Considering what I had to say about Merwin’s poetry yesterday, it seemed ironic that

Butterfly

ONE OF THE BUTTERFLIES

The trouble with pleasure is the timing
it can overtake me without warning
and be gone before I know it is here
it can stand facing me unrecognized
while I am remembering somewhere else
in another age or someone not seen
for years and never to be seen again
in this world and it seems that I cherish
only now a joy I was not aware of
when it was here although it remains
out of reach and will not be caught or named
or called back and if I could make it stay
as I want to it would turn into pain.

is one of my favorite poems in the second half of The Shadow of Sirius. For me, at least, the lines “it can stand facing me unrecognized/ while I am remembering somewhere else” explains why you focus on the present moment rather than getting caught up in the past or worrying about the future.

I’m not a great fan of carpe diem poems and certainly don’t believe in sacrificing the future for immediate gratification, but worrying too much about the future or the past destroys any real chance for joy. Of course, it’s easier to know that then it is to actually live it.
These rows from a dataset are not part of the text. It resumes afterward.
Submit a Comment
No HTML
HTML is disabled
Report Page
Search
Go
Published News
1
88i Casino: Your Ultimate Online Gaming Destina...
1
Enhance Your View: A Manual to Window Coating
I doubt you can go through life without missing what should have been moments of joy, and like most people I, too, have tried to hang onto a “good thing” too long, only to find it destroyed in the process. But for me, the biggest mistake of all is mourning those things, which simply compounds the misery instead of doing those things that make us happy.

4 thoughts on “Merwin’s “One of the Butterflies””

  1. right on loren. i’m right here right now. can’t do much about the past. i can be available to the future becoming the present. i carry very few regrets. i hold very expectations. it’s all good. steven

  2. Someone once said, Loren –

    Spend your money as though you are going to live for ever, but
    Live each day as if it is your last.

    There is some truth in this I think.